Hello, I have a couple of sites hosted on my ISPConfig 3 server and the majority of them use the LetsEncrypt SSL-certificates. They all force SSL usage with the following Apache-directive (individually per site): Code: RewriteEngine on RewriteCond %{SERVER_PORT} !^443$ RewriteRule ^.*$ https://%{SERVER_NAME}%{REQUEST_URI} [L,R] Works flawlessly with sites that has the LetsEncrypt certificate. However.. For the sites that does not have any certificates and no RewriteRules, if I input https://domain.com for that non SSL activated site, I'm redirected to ANOTHER webpage on my server (seems to redirect to the first SSL activated page in alphabetical order(not confirmed)). Is this the expected behavior? If not, how can I prevent this from happening? It's somewhat embarrasing towards some customers sometimes when this happens And yes, for the most part I could activate SSL on all the sites but I want to understand what is happening under the hood and why. Scenario: https://encryption-DISABLED-site.com --Redirects--> https://another-encryption-ENABLED-site.com I'd gladly share more information, just let me know what you need from me.

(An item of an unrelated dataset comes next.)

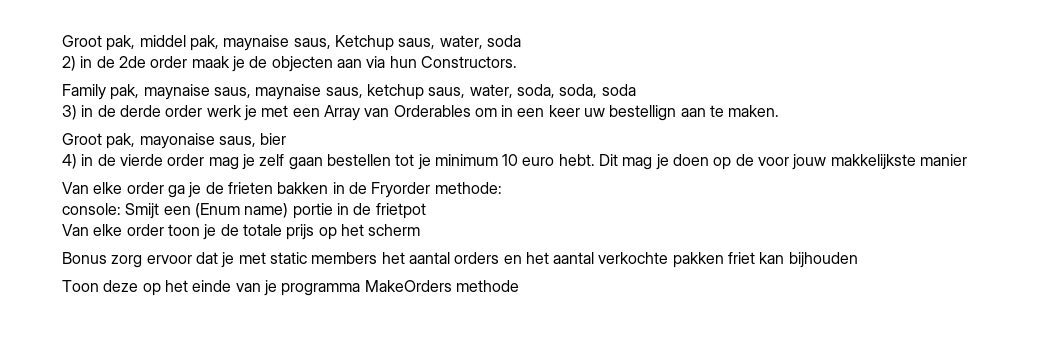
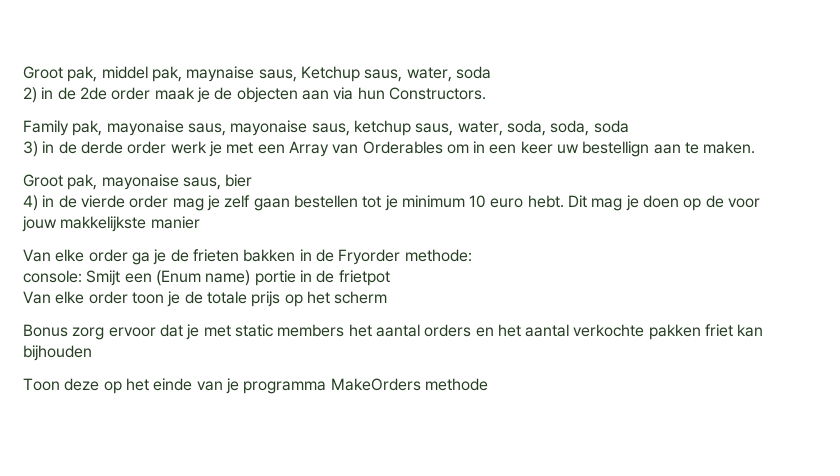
[143,84,322,100] maynaise saus, maynaise -> [106,120,308,136] mayonaise saus, mayonaise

If calling a website that has no ssl active the first website with ssl active will always be shown. This cannot be changed. What you can do is creating a default website with ssl active that either redirects to non-ssl or shows a "no ssl available page". You have to make it load first by naming the vhost file something like 000-alwaysnossl.conf (because apache loads them in alphabetical order).
Hi again! Just came around to try this out now but I can't figure out how to and where to put the file. sites-available or enabled? If it's no to much to ask, could you provide the content for this file? Regards, Adde
You can e.g. create that site in ispconfig, then enable ssl for that site, then uncheck the "active" checkbox in the site settings and finally create a symlink in the sites-enabled folder pointing to the vhost file which you find in the sites-enabled folder, then restart apache.